As datacenter applications grow in number and complexity,
datacenter-internal service latency requirements are dropping into the
microsecond range. Providing consistent microsecond-scale service
latencies at increasing datacenter utilization is difficult,
especially at scale, where failures are common. Operating system
functionality on the service critical path often incurs high,
millisecond-scale overhead, and introduces even longer queueing delay
as utilization increases and during fail-over. My research aims to
dramatically lower service latencies under rising utilization by
co-designing hardware and operating system functionality to remove
these overheads from the critical path, even when failures are
common.
My recent focus has been on building low latency and available storage
systems. The adoption of low latency persistent memory modules (PMMs)

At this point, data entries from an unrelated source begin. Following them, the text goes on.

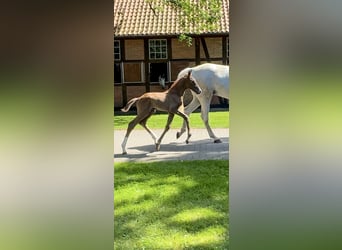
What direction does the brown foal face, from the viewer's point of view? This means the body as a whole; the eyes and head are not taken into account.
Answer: to the viewer's right
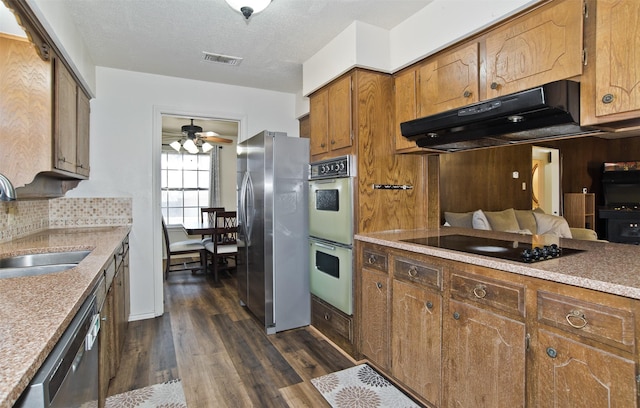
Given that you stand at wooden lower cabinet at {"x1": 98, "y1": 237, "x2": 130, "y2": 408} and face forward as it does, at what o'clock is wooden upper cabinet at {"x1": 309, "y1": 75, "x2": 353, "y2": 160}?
The wooden upper cabinet is roughly at 12 o'clock from the wooden lower cabinet.

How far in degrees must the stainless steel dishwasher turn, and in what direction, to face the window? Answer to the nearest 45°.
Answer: approximately 90° to its left

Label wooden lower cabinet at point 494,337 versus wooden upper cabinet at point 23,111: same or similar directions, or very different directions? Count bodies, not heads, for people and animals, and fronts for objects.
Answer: very different directions

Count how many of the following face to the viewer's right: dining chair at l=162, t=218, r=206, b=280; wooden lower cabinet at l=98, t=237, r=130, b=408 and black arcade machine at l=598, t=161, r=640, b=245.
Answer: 2

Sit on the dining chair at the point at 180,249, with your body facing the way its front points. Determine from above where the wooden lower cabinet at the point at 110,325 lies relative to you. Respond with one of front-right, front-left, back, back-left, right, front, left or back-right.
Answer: right

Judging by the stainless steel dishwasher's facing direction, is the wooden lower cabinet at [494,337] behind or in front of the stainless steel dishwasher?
in front

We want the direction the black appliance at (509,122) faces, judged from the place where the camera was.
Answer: facing the viewer and to the left of the viewer

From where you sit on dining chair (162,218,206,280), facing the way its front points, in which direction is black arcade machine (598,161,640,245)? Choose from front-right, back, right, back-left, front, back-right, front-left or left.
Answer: front-right

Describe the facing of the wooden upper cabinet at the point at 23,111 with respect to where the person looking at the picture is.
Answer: facing to the right of the viewer

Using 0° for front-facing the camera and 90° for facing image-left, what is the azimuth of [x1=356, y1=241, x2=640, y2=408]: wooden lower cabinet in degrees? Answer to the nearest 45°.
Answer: approximately 45°

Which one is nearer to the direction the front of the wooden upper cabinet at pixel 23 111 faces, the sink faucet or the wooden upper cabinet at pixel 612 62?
the wooden upper cabinet

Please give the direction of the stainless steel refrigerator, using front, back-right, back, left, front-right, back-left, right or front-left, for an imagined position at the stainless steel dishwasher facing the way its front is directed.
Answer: front-left

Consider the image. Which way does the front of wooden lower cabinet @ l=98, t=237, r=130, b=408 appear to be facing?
to the viewer's right
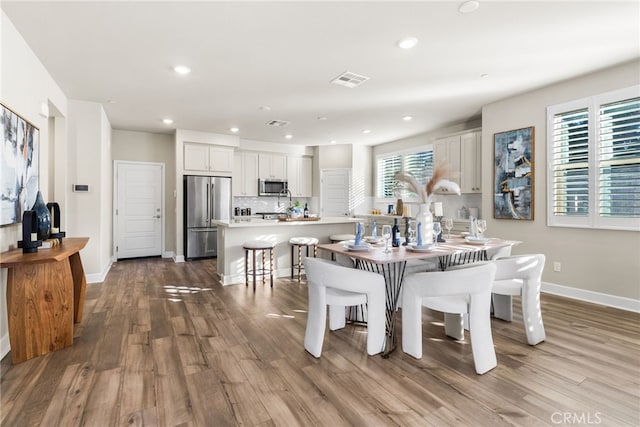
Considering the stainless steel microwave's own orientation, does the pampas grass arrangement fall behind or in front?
in front

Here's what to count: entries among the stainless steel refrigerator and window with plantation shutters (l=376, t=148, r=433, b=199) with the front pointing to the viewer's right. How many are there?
0

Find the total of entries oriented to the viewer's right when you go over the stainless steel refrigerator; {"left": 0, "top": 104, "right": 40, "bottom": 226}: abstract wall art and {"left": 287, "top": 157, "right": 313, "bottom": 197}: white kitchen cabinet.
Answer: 1

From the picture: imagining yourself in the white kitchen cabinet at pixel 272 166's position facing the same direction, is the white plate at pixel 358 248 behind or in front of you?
in front

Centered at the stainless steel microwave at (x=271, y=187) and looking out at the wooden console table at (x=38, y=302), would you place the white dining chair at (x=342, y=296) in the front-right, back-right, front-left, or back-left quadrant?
front-left

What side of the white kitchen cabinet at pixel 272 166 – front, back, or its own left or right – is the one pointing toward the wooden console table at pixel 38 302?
front

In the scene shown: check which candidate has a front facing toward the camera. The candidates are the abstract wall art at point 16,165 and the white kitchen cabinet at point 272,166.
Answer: the white kitchen cabinet

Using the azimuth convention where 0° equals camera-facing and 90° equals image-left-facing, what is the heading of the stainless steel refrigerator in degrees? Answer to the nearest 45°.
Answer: approximately 0°

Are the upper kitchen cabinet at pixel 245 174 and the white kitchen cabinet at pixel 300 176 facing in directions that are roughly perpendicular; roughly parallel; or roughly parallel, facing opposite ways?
roughly parallel

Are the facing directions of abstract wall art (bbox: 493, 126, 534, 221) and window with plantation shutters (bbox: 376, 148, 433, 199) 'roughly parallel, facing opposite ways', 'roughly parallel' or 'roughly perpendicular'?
roughly parallel

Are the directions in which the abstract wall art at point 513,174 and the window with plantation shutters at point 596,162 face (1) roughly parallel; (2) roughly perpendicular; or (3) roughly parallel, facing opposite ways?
roughly parallel

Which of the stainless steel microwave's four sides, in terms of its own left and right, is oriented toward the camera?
front

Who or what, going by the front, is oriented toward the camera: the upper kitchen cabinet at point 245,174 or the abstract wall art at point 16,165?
the upper kitchen cabinet

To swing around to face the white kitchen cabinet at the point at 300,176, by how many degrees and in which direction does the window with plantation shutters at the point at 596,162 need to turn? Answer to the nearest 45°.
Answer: approximately 45° to its right

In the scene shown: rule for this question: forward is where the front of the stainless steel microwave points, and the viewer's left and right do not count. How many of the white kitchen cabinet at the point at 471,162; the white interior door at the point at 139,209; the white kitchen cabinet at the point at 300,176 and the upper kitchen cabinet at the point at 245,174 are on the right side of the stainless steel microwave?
2

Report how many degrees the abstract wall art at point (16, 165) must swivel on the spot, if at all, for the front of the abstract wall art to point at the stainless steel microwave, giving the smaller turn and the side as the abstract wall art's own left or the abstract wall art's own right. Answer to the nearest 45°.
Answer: approximately 45° to the abstract wall art's own left

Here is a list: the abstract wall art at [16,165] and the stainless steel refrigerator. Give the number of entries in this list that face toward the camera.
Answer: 1

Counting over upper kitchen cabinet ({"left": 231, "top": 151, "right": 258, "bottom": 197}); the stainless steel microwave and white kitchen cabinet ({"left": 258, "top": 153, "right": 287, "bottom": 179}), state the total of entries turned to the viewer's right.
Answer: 0
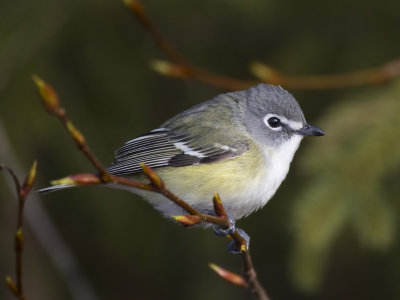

in datacenter servers upends the long-established model of remote
storage for distributed file systems. Instead, by colocating
computation with PMM storage we can provide applications with much
lower IO and application failover latencies, while offering strong
consistency. I present Assise, a new distributed file system, based on
a persistent, replicated coherence protocol that manages client-local
PMM as a linearizable and crash-recoverable cache between applications
and slower (and possibly remote) storage. Assise maximizes locality
for all file IO by carrying out IO on process-local, socket-local, and
client-local PMM whenever possible. Assise minimizes coherence
overhead by maintaining consistency at IO operation granularity,
rather than at fixed block sizes. Assise improves IO latency,
throughput, and fail-over time by an order of magnitude versus the
state-of-the-art, while providing stronger consistency semantics. I
finish with an overview of further research in this space, and an
outlook to impending energy constraints of large scale systems,
leading to a future research agenda in energy-resilient system design.
Please email for a
Zoom link
Simon is an assistant professor in computer science at The University
of Texas at Austin. Simon works to dramatically improve data center
efficiency and reliability by designing, building, and evaluating new
alternatives for their hardware and software components. Simon
currently co-designs networking and storage stacks with new hardware
technologies to reduce service latencies by orders of magnitude beyond
today's capabilities.
Simon is the director of the Texas Systems Research Consortium, where
he collaborates closely with industry to shape the future of cloud
computing. Simon's work is supported by VMware, Microsoft Research,
Huawei, Google, Citadel Securities, and Arm. Simon received the SIGOPS
Hall of Fame award in 2020. He was twice awarded the Jay Lepreau Best
Paper Award, in 2014 and 2016, an IEEE Micro Top Pick Honorable
Mention in 2021, and a Memorable Paper Award in 2018. He received an
NSF CAREER Award and he is a Sloan research fellow. Before joining UT
Austin in 2016, Simon was a research associate at the University of
Washington from 2012-2016. He received a Ph.D. in Computer Science
from ETH Zurich in 2012.